Hazelnut production in Turkey is important as Turkey cultivates and processes most of the world's hazelnuts. According to several sources, it has a market share between 70 and 80% of the worldwide hazelnut production.

History and geography 
There are accounts dating back to 1500 BC of hazelnuts being cultivated in the Black Sea region (historically Pontus) and the Turkish historian Evliya Çelebi described hazelnut orchards in the 1650s, during the Ottoman Empire. The hazelnut plantations are mainly located in the Black Sea region between Trabzon and Kocaeli. The hazelnut regions are divided in an older eastern part which spans from Ordu to Artvin and a new hazelnut region in the western part of the Black Sea between Samsun and Kocaeli. Most hazelnuts are grown in the provinces of Ordu, Samsun and Giresun while in Sakarya and Düzce hazelnut production is very efficient. In Ordu alone, 200,000 tons were harvested in 2017.

Orchards 
Several traditional cultivars of hazel tree account for the bulk of the harvest, such as Tombul, Çakıldak, Foşa and Sivri, but since 2012 an ambitious breeding program led to cultivars with a faster ripening process.

Hazelnut plantations are widespread and approximately 400,000 families are in possession of an orchard. After criticism that children have been employed harvesting hazelnuts, Ferrero, one of the main clients of the hazelnut industry and the producer of Nutella, started a Farming Values Programme in 2012. Balsu and Olam International, two other major enterprises involved in the industry, have also begun to tackle child labor in co-operation with Nestlé and the Turkish Government. According to the Business Year, hazelnut production in Turkey has risen steadily since 1964, when a law on a Guarantee of Purchase was introduced, after which a large part of the peasants in the Black Sea region became hazelnut cultivators. Thereafter, Turkey became the most important producer of hazelnuts and exports to more than a 100 countries.

Pests 
The damages on the hazelnut industry in Turkey has been estimated to be US$200 million in 2017, US$300 million in 2018 and is mainly attributed to the brown marmorated stink bug, green stink bug and the powdery mildew.

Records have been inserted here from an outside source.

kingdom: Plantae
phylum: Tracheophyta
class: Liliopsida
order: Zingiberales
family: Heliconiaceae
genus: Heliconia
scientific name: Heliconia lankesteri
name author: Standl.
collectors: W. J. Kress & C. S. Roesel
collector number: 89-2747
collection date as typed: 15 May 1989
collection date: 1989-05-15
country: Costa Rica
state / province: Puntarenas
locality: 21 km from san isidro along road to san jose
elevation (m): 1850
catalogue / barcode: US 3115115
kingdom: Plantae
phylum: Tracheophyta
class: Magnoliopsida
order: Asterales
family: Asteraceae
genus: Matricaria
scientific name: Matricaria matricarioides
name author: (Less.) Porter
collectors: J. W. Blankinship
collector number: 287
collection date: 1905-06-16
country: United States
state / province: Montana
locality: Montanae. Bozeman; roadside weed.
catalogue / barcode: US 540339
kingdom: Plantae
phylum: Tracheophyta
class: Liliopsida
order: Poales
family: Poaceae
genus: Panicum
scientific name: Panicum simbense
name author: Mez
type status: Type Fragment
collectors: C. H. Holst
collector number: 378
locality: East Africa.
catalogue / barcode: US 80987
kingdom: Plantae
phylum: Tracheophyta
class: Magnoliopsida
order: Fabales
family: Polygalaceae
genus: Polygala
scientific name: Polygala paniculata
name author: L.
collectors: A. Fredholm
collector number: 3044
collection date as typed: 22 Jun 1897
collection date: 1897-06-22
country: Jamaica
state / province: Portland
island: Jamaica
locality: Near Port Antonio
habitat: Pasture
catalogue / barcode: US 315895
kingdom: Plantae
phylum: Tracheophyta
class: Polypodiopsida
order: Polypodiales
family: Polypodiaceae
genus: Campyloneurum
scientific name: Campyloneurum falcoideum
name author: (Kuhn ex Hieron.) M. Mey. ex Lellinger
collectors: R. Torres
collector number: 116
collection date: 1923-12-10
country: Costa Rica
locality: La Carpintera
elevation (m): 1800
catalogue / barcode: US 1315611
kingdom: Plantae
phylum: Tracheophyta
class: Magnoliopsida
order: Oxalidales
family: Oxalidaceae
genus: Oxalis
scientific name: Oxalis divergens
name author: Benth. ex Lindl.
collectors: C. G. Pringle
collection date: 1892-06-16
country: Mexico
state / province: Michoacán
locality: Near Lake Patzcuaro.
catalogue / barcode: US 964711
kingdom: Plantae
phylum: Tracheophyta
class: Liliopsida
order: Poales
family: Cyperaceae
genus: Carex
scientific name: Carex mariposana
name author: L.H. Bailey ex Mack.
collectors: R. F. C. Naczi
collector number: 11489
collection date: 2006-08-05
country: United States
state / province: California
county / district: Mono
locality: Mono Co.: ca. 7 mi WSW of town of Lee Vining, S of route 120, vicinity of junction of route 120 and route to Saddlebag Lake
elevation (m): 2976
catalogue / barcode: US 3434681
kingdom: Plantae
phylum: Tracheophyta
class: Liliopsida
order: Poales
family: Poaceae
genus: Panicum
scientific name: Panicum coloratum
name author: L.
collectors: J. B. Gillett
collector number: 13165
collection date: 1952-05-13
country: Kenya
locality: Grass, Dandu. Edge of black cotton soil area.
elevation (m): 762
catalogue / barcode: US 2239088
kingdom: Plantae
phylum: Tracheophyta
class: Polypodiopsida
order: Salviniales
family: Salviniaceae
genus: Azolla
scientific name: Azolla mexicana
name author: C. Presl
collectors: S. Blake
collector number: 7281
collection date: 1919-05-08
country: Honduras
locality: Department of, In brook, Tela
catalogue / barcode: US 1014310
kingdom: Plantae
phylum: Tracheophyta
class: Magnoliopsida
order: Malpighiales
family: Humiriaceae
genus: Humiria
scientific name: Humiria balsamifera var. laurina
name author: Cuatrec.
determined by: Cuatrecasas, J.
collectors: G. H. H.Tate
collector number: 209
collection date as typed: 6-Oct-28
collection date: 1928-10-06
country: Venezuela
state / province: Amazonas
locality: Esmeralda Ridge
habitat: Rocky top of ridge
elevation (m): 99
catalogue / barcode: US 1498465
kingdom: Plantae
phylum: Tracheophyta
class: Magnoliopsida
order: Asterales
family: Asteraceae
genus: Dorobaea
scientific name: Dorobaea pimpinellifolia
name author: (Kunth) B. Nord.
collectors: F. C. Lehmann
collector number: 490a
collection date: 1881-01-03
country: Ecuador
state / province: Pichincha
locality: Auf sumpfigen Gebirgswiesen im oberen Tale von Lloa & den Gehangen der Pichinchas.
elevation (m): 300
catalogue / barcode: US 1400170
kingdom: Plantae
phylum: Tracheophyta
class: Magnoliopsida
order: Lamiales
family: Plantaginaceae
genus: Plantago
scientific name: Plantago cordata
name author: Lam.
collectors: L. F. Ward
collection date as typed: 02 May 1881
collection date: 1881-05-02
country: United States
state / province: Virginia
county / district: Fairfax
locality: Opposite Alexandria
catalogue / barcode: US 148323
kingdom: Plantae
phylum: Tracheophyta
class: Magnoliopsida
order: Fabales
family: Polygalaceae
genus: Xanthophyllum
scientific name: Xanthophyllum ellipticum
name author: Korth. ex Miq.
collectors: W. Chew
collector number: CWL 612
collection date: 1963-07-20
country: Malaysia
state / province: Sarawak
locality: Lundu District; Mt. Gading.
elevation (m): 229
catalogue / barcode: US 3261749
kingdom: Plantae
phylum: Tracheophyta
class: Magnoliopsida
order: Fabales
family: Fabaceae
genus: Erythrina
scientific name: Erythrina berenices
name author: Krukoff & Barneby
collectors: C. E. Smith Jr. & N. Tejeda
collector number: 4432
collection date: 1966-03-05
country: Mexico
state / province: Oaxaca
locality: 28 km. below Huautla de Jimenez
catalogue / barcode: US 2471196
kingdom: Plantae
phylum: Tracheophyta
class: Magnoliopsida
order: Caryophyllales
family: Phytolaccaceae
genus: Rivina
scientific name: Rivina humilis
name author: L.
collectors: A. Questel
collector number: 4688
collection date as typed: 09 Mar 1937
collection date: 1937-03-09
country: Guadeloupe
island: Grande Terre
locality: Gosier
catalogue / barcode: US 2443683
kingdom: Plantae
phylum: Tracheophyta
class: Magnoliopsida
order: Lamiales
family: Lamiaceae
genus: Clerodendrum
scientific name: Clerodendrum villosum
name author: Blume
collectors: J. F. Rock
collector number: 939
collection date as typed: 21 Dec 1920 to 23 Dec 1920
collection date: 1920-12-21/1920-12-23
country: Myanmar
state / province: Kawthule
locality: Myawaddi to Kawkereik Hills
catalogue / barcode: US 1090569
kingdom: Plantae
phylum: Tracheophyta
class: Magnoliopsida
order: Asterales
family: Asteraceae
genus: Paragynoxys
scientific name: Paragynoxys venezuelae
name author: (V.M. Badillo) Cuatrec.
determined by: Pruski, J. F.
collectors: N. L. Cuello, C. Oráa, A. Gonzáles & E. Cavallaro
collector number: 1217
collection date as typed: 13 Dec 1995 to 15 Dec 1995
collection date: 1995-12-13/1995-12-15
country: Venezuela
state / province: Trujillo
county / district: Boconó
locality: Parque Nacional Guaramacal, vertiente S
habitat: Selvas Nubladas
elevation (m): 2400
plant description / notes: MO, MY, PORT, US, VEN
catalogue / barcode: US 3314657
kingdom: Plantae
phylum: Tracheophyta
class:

Brown marmorated stink bug 
The stink bug was first reported in Levent district of Istanbul in Turkey in September 2017. In October of the same year it was observed in Artvin Province and the species has rapidly spread to other areas in Eastern Black Sea Region, where most of the hazelnut production occurs. The bug is believed to have entered the country through Georgia, as it was initially reported in Kemalpaşa, Artvin just few kilometers away from the border between both countries. Celal Tuncer, a professor from the Ondokuz Mayıs University has stated that the bug has already caused a 20% drop in Artvin's hazelnut yield and is expected to cause a 50% drop in hazelnut production and quality in the future. According to Tuncer these drops would lead to US$1 billion in damages to hazelnut producers.